His knees come down hard on the stone floor as he continues to struggle. Then the current stops and he gasps for air.

My hand slips to my throat in sympathy, and I realize I now wear a collar, too.

I slide next to Dax and caress his back. “I’m sorry Dax. Me and my big mouth got you punished.”

He crosses his legs on the stone floor and drags me onto his lap, then rocks us both as he clutches me to his chest.

Pressing his lips to my ear, he whispers, “This is how torturers drack with your mind. There are books, there are entire encyclopedias written on how to do this: divide and conquer, punish one to punish the other, at some point he’ll try to make you hate me, just as he’s trying to make me blame you for the pain he just inflicted.”

He kisses my earlobe, then continues, “Stay strong, Dahl.
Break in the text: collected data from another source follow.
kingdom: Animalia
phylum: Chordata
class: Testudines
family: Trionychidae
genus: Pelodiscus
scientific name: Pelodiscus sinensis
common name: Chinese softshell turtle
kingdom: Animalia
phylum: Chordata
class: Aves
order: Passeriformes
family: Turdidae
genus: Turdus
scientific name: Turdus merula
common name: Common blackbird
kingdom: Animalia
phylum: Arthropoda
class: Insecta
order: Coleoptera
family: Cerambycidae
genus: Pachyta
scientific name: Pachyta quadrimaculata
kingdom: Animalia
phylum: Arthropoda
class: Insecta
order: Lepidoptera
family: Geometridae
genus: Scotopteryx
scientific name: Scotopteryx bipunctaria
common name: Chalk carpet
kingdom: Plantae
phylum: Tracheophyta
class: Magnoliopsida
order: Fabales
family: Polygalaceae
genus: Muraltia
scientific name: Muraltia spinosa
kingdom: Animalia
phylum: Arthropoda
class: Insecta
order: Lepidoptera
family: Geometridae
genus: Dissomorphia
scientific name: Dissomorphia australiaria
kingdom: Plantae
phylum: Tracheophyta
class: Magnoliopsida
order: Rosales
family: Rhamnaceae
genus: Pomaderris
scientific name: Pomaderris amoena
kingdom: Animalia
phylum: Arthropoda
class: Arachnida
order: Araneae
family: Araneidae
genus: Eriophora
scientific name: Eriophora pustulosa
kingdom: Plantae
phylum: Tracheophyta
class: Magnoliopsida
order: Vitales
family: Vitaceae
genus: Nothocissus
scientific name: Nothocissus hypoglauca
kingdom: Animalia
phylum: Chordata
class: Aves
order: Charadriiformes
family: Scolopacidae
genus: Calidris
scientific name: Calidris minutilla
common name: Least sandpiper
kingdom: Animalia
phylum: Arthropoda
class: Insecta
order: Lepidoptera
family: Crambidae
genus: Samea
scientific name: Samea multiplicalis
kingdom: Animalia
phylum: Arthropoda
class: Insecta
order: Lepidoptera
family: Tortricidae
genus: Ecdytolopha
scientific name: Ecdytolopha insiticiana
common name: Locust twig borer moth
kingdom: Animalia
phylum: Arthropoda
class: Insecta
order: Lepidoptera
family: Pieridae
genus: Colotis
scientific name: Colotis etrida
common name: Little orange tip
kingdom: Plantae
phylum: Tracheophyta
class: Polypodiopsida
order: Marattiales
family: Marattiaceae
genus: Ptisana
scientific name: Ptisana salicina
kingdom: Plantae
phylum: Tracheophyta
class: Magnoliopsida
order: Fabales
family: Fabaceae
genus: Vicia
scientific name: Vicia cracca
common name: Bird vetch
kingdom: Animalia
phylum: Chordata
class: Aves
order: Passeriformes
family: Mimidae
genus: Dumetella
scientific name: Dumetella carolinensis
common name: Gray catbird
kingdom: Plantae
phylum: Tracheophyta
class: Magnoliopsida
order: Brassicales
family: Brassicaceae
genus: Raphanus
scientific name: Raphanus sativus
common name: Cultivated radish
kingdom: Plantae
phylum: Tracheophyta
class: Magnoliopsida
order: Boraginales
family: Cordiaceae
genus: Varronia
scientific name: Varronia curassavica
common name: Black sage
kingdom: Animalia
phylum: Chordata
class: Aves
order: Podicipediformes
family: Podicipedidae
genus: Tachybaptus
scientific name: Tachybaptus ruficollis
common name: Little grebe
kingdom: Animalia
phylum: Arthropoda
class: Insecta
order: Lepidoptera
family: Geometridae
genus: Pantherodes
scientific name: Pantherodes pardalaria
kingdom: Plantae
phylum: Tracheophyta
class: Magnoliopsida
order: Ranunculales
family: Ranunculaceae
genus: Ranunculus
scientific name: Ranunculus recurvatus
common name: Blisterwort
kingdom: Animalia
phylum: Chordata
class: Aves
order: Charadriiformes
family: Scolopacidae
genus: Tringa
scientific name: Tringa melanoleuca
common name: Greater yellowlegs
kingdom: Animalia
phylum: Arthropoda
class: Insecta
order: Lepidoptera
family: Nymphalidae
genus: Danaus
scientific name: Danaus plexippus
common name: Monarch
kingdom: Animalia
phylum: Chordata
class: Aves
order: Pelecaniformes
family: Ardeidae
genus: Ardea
Never forget we’re a team. You and I. He’s the enemy.”

“Oh, how very touching, Dax from Thrace. Keep deluding yourself you big ignorant gladiator. Do you really think this lovely Earther is attracted to you for anything other than a good dracking ?

"She has what’s considered a good education on her planet, she had a respectable job, her form is pleasing —if you’re attracted to such things. You’re nothing more than a huge, classless male who doesn’t know the correct utensil to use at a meal.”

Stifling the ‘fuck off’ that’s on the tip of my tongue, I wait to see what he’ll throw at us next, but he’s left us alone, at least for a while.

Dax and I cuddle together. Now that my adrenaline from the snakes is fading, I’m tired enough to fall asleep even though I’m wondering what new level of Hell awaits us next.